Hannah Zhang notes she "was actually quite surprised the gross margins were where they were — around 50%. That's pretty good for a model where people are saying they're haemorrhaging money year after year." Half of revenue covers compute costs. Not bad — on the surface.
But the full picture tells a different story. As Sevilla concludes: "I came away with a more pessimistic view than I had... I was expecting to find resoundingly that they already have a profitable model when you look at it through the lifecycle — that gross profit completely offsets the cost of development. It doesn't."
What looks like profitability at the model level dissolves once you account for the full cost of building the next one.
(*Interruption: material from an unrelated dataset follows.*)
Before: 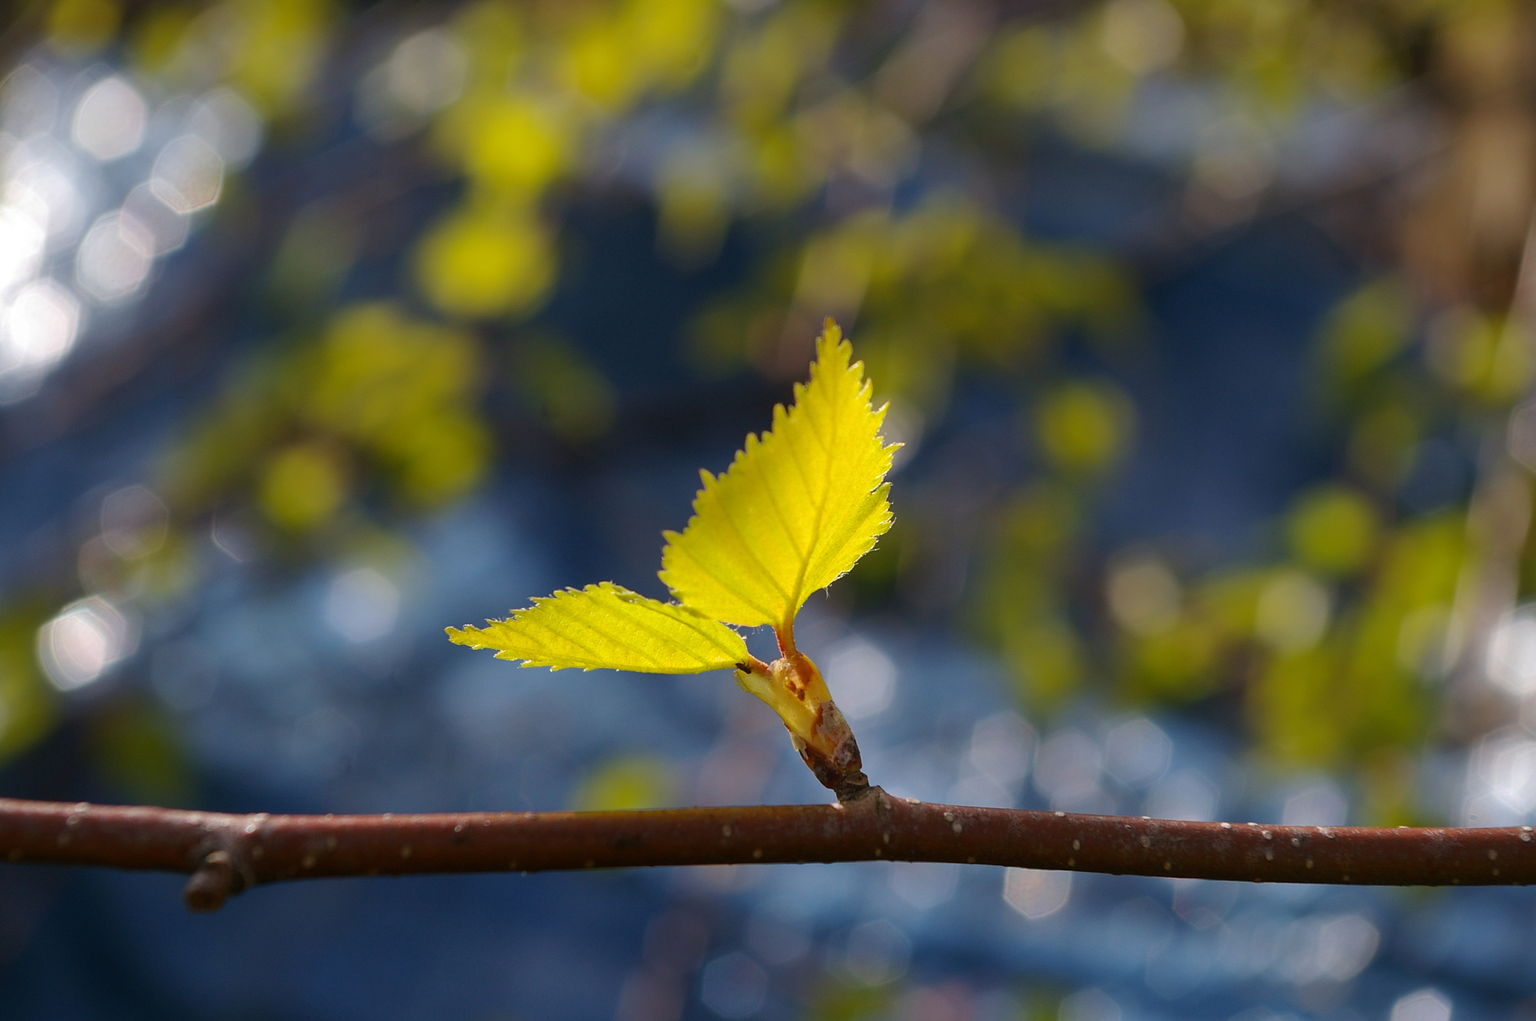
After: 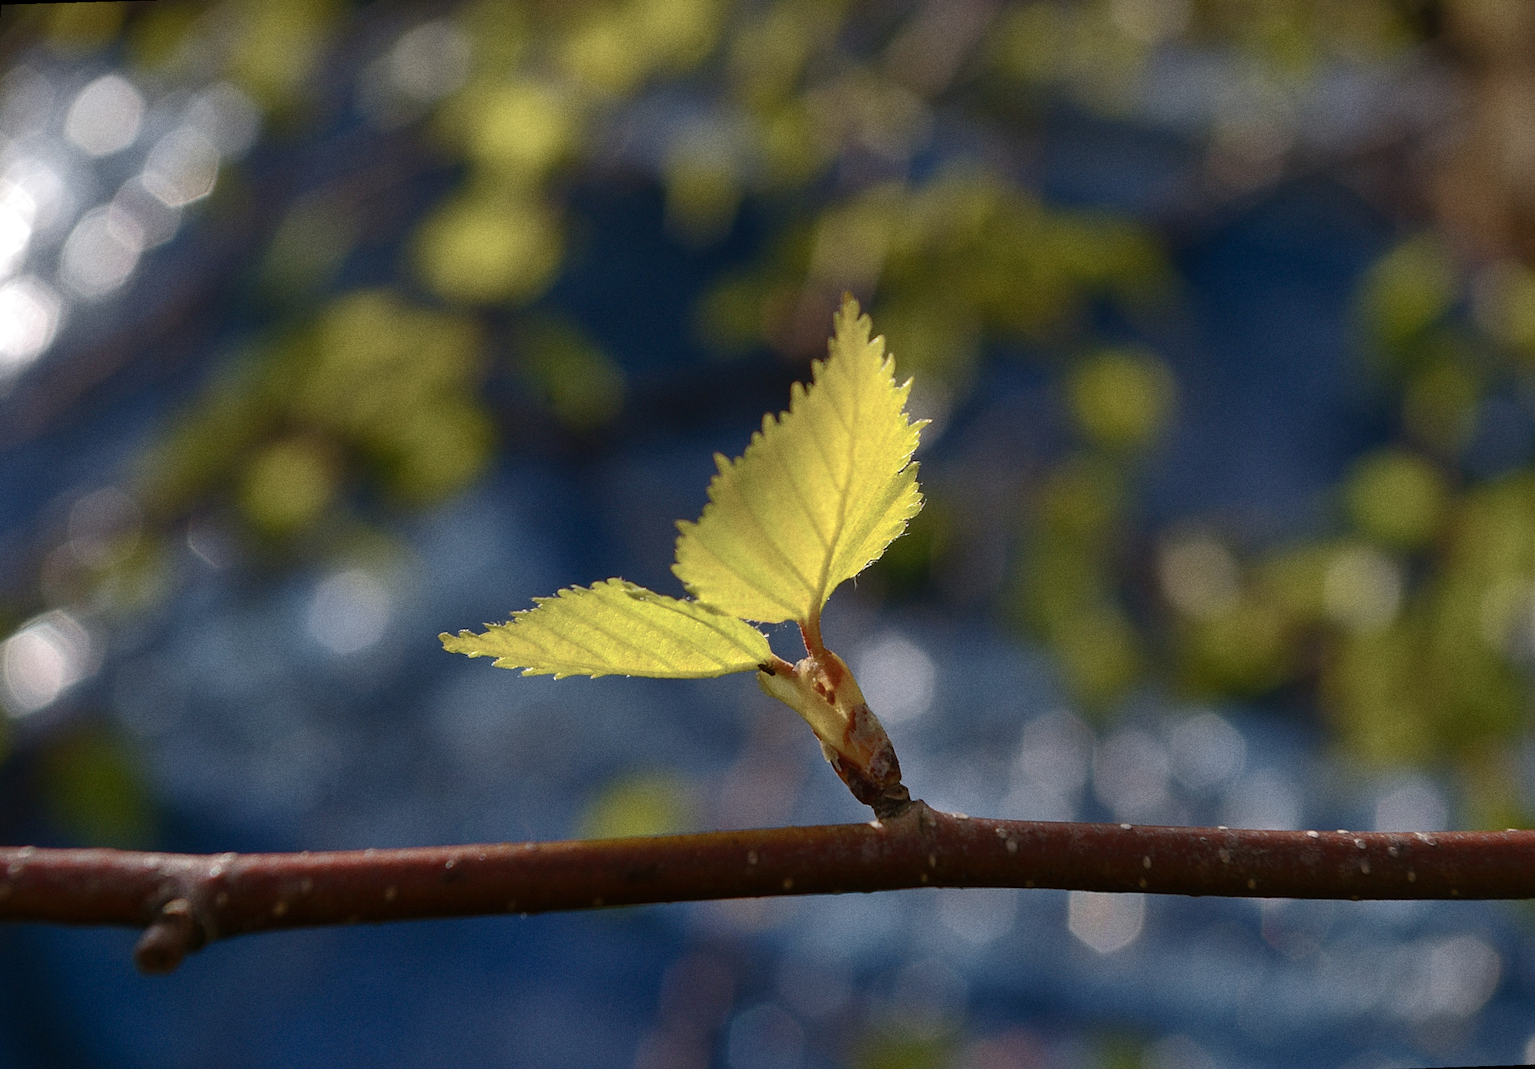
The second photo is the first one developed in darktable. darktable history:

Critics might note that this entire analysis relies on public data points and reasonable assumptions — the actual internal numbers could tell a different story entirely. The methodology, while rigorous, necessarily involves estimation and projection. Others might argue that judging AI economics by current unit costs ignores the possibility of sudden algorithmic breakthroughs that dramatically reduce inference costs. And the enterprise demand side, which Azhar argues has been underreported, could shift the math faster than skeptics expect if organizations begin treating AI agents as genuine workforce additions rather than experimental tools.
Bottom Line
OpenAI's gross margins prove that running frontier models isn't inherently unprofitable — but the R&D treadmill required to stay competitive swallows those gains before they can compound. The industry isn't a software business. It's something new, something still being defined, and the companies that win may be the ones willing to narrow their focus rather than the ones trying to own every market at once.